# hks evc-s instruction manual, installation man



## adamsaiyad (Aug 23, 2006)

Hi guys, have received a hks evc-s and dont have the instruction manual or the installation manual, its very different to the rest of the hks evc range, essentially this doesnt use complex boost control methods and there fore is cheaper to manufactur and retail.
I have found a jpg type manual but im looking for a pdf, can any one maybe scan me a copy of point me where to get a copy from, even the hks website doesnt have the pdf so im lost .
Any help would be great thanks in advance.


----------



## matty32 (Dec 18, 2005)

the HKS EVC 5? i have a UK manual here, that came with my GTI-R which had one installed.

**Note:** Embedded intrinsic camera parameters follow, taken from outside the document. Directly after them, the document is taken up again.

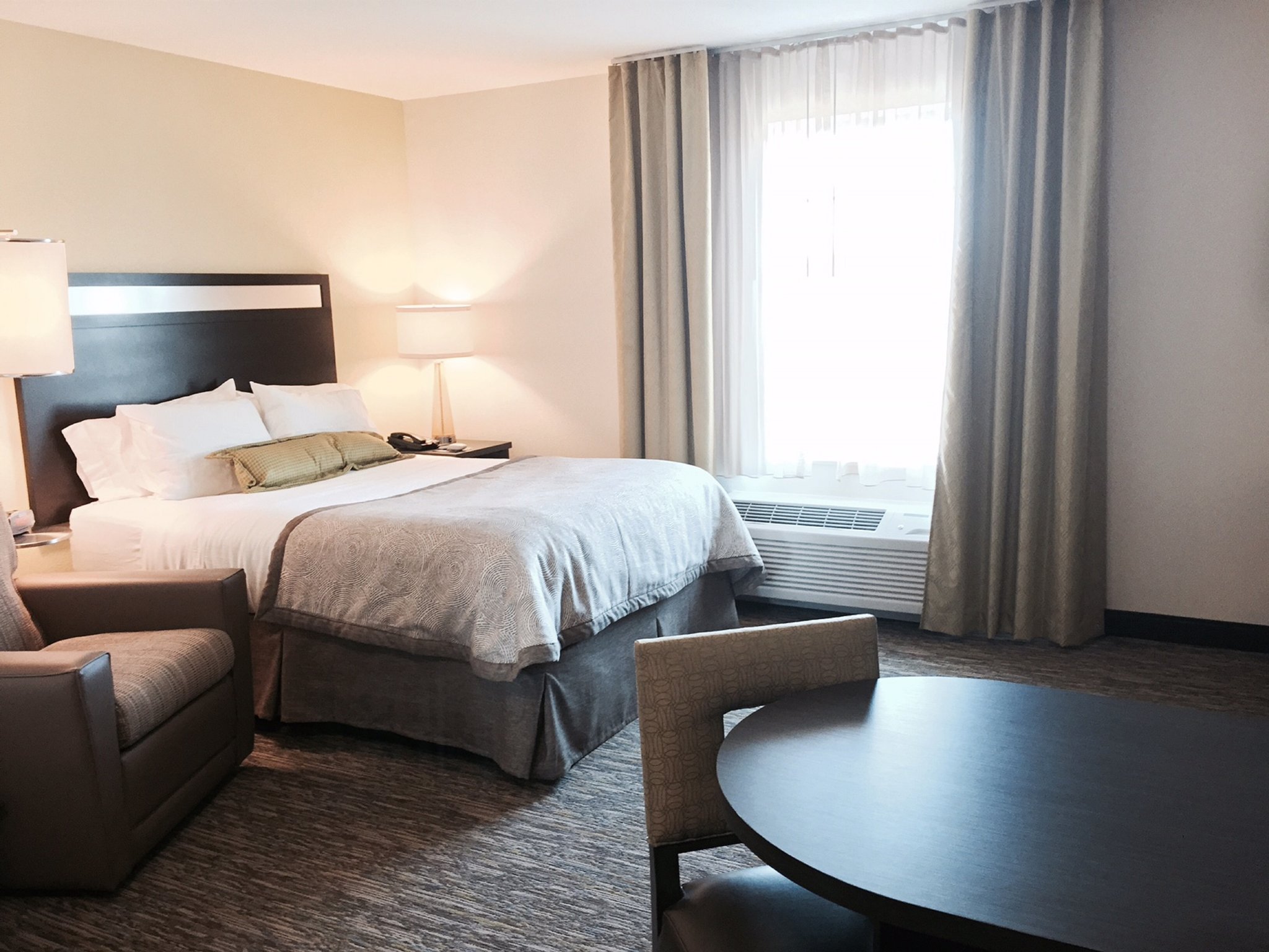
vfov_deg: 48.2
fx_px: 1063
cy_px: 476
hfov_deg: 61.7
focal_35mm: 29
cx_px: 634
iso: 250
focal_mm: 4.15
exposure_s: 1/30
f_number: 2.2
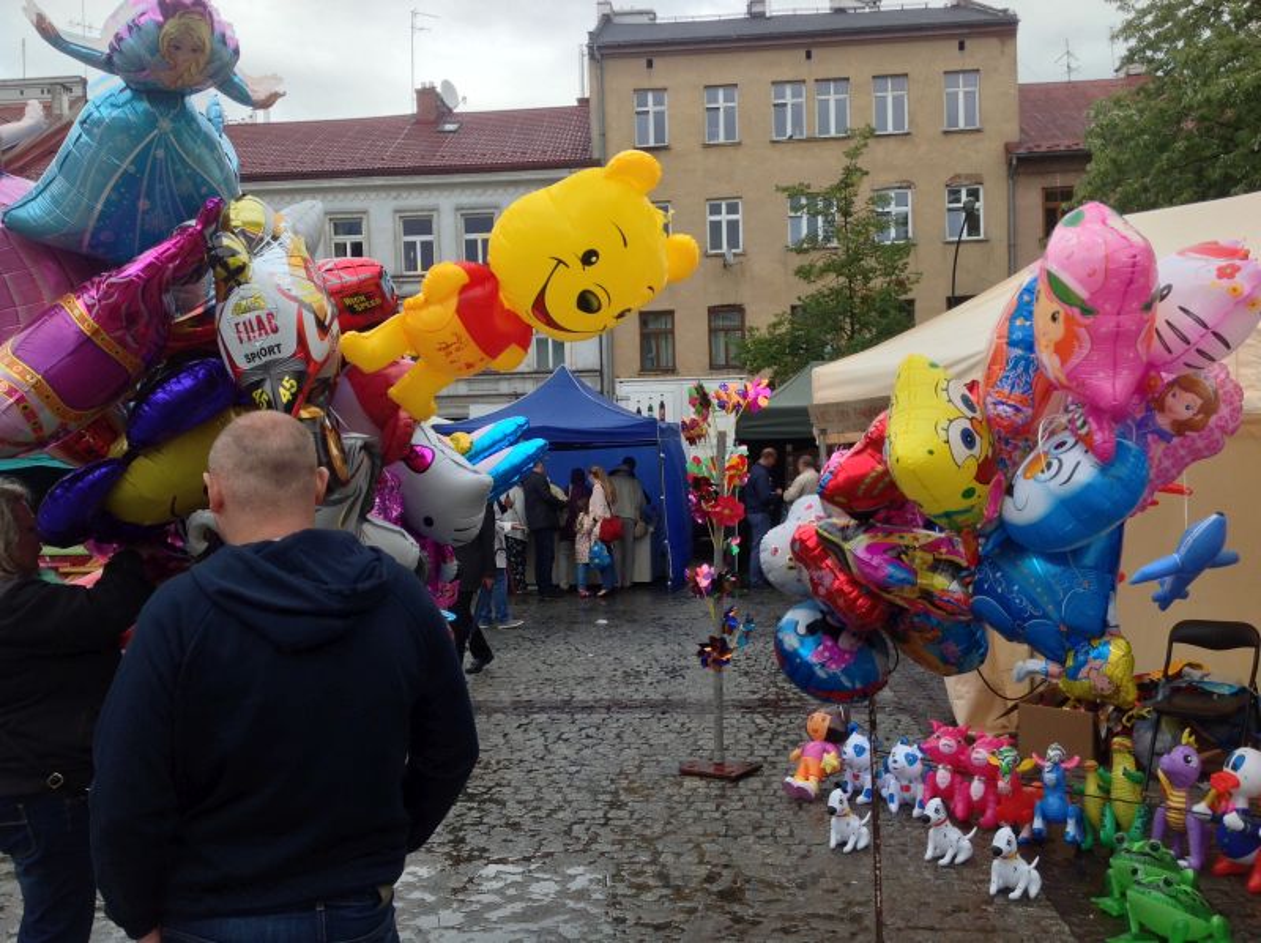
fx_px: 1273
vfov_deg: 40.6
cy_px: 472
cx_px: 630
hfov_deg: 52.7
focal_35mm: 35
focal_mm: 4.28
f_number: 2.4
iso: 50
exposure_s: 1/496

the previous owner bought the EVC in the UK so has the full UK manual


----------



## adamsaiyad (Aug 23, 2006)

Sorry matt, thanks for that but this is one of the newer boost controllers, its a Mickey mouse one the baby version of the evc series, hks evc-s . please if any one has any material please can you let me know.


----------



## B16JUS (Oct 17, 2011)

Reminds me of apexi days with no instructions


----------



## matty32 (Dec 18, 2005)

ive UK instructions for most units


----------



## adamsaiyad (Aug 23, 2006)

hi buddy im looking for instructions for this bugger ... thanks 

HKS USA HKS EVC-S Release


----------



## matty32 (Dec 18, 2005)

ah right i see, 

did you buy it via newera? or are a newera customer?


----------



## adamsaiyad (Aug 23, 2006)

hmm should i lie ? ???


----------



## matty32 (Dec 18, 2005)

oh ok your not, sorry i cant help then.


----------



## adamsaiyad (Aug 23, 2006)

shucks that sucks !!!!
Any one else willing to lend a hand that doesnt require me to be a member of a company or be a customer of a theirs lol.


----------